In Spring 1955, McNicol, Jackson and Stark sailed to India, from which they flew to Kathmandu. The expedition lasted three months, arriving and returning at Kathmandu on 10 April 1955 and 1 June 1955 respectively.

During this expedition they explored the previously unmapped Phurbal Chyachumbu glacier, and made the first ascent of Gyalgen Peak, a 22,000 feet mountain on the border of Nepal and Tibet, which they named after their head Sherpa.

On 11 May 1955, Stark and Jackson reached the summit of Gyalgen Peak, but McNicol was suffering altitude headaches and remained at their last camp. She later climbed a ridge close to the group's base camp, from which she made corrections to their Survey of India map.
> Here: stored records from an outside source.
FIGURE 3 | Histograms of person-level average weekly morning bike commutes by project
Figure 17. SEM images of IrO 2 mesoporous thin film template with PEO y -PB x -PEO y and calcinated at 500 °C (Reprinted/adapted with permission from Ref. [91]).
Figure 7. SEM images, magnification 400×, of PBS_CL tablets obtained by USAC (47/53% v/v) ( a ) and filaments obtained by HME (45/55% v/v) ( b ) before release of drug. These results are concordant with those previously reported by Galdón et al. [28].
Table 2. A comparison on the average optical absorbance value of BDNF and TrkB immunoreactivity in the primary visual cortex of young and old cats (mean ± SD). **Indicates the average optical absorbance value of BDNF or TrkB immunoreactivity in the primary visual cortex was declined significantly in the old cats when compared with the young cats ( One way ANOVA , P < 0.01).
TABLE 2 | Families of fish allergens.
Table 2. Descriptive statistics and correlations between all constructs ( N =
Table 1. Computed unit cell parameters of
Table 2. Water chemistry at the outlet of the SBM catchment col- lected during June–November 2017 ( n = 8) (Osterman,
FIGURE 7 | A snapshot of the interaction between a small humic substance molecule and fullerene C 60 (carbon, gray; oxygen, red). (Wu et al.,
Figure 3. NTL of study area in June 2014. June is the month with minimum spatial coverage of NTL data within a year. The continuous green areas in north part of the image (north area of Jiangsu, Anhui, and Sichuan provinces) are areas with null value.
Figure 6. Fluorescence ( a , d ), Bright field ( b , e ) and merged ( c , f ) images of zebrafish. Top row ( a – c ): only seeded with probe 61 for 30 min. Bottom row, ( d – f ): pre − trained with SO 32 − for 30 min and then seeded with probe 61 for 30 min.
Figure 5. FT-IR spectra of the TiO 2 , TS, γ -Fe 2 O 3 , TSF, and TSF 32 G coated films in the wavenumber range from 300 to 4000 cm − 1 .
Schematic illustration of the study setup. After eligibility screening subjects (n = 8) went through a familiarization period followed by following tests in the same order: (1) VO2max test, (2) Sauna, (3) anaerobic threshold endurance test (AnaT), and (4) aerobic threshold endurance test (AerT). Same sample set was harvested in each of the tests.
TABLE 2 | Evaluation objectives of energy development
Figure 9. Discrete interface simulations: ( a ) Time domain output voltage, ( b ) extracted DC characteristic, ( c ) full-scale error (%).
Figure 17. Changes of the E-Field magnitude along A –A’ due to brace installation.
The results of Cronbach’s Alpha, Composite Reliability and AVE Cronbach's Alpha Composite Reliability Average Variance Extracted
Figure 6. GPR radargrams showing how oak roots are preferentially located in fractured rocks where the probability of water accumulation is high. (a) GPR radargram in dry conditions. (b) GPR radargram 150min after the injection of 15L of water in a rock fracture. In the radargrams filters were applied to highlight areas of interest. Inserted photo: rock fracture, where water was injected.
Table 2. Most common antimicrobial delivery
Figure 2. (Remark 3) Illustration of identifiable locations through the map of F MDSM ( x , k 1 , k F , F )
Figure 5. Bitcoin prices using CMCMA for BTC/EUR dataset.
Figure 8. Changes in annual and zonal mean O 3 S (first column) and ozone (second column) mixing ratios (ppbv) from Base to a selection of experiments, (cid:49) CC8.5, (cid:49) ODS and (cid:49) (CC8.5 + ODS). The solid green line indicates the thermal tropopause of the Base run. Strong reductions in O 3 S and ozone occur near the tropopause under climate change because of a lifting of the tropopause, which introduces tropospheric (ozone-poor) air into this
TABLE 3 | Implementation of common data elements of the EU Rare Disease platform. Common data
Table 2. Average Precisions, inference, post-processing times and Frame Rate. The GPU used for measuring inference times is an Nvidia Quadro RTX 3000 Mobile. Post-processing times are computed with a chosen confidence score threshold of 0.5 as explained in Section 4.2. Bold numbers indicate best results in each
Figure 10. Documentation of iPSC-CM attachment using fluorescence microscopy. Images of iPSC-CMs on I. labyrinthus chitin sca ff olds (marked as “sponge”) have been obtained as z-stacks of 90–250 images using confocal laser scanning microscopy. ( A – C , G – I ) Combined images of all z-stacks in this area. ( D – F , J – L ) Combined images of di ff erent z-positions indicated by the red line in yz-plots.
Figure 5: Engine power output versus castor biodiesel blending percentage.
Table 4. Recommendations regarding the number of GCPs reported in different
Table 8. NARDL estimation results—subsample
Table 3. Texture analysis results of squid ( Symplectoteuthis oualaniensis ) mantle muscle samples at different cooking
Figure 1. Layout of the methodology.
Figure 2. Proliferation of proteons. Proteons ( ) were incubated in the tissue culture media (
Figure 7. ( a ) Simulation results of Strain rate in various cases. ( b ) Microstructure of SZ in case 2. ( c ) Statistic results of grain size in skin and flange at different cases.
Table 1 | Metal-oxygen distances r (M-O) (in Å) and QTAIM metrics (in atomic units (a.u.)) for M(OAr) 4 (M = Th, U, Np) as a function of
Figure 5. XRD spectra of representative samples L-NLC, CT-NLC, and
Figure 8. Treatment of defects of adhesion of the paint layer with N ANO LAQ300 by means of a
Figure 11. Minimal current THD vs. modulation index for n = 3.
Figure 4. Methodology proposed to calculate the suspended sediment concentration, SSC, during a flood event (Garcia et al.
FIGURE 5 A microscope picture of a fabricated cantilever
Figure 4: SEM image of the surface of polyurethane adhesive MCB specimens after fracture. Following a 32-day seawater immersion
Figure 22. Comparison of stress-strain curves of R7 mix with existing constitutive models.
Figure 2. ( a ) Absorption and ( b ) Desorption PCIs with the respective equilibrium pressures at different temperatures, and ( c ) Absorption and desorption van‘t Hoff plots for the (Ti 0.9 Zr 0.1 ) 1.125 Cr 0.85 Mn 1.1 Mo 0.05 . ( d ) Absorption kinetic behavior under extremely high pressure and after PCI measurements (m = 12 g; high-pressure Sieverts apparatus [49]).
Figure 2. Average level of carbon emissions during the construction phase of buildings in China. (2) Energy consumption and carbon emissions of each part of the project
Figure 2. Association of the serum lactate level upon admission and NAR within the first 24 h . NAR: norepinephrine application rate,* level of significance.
From 2002-2003 the Scottish National Portrait Gallery had an exhibition called On Top Of The World which included pictures of McNicol and her team.

== Personal life ==
After the 1955 expedition, McNicol returned to Scotland, to her role as on obstetrician in Edinburgh. She married and had three children. She no longer mountaineered, but still enjoyed hillwalking in Scotland with other former Glasgow University climbing club members.